In April 2014, a group partially controlled by the Rev. Calvin Butts’ Abyssinian Development Corp. sold the site of a Pathmark supermarket at 125th St. and Lexington Ave. for $39 million to real estate giant Extell Development.
Abyssinian completed the sale despite initial opposition from the site’s co-owners — the nonprofit Community Association of the East Harlem Triangle Inc. — and over objections from City Council Speaker Melissa Mark-Viverito.
But 18 months later, Abyssinian has yet to turn over more than $2 million that East Harlem Triangle was supposed to receive as part of its share, documents obtained by the Daily News show.
“We want to know where our money went,” said Derrick Taitt, board chairman of East Harlem Triangle.
“We had an agreement (with Abyssinian) to be a joint venture,” Taitt said, “but they kept cheating us and charging us for costs we never agreed to.”

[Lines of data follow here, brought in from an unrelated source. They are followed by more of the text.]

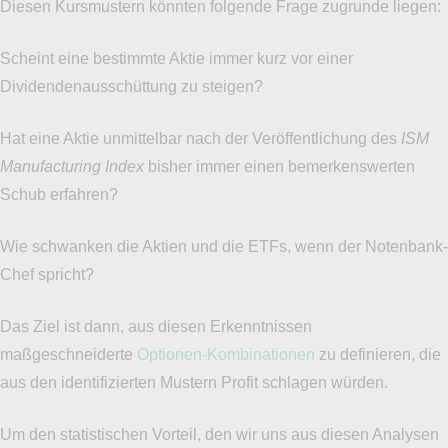
Diesen Kursmustern könnten folgende Frage zugrunde liegen:
Scheint eine bestimmte Aktie immer kurz vor einer
Dividendenausschüttung zu steigen?
Hat eine Aktie unmittelbar nach der Veröffentlichung des
ISM
Manufacturing Index
bisher immer einen bemerkenswerten
Schub erfahren?
Wie schwanken die Aktien und die ETFs, wenn der Notenbank-
Chef spricht?
Das Ziel ist dann, aus diesen Erkenntnissen
maßgeschneiderte
Optionen-Kombinationen
zu definieren, die
aus den identifizierten Mustern Profit schlagen würden.
Um den statistischen Vorteil, den wir uns aus diesen Analysen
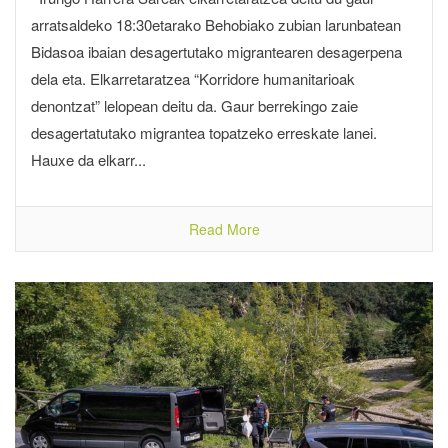
arratsaldeko 18:30etarako Behobiako zubian larunbatean
Bidasoa ibaian desagertutako migrantearen desagerpena
dela eta. Elkarretaratzea “Korridore humanitarioak
denontzat” lelopean deitu da. Gaur berrekingo zaie
desagertatutako migrantea topatzeko erreskate lanei.
Hauxe da elkarr...
Read More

Abyssinian, Harlem’s biggest affordable-housing manager and social service provider, is in such dire financial shape that it could not meet its payroll on a few occasions in recent months, Butts told The News last week.
Meanwhile, the de Blasio administration has suspended more than $3 million in city contracts after Abyssinian Development failed for three consecutive years to submit required tax filings and independent audits.
And now, records of the Pathmark land sale raise even more questions about Abyssinian’s finances.
They show that in March 2014, Abyssinian returned a $2 million deposit from Extell, after leaders of East Harlem Triangle discovered Abyssinian had secretly agreed to sell the land without notifying them.
The two groups had a 50-50 joint venture that was managed by a board of directors composed of four members from each.
After weeks of infighting, Abyssinian’s board members finally convinced one East Harlem Triangle board member to switch sides and approve the deal.
At the time, Butts rejected a personal appeal from Mark-Viverito to halt the transaction.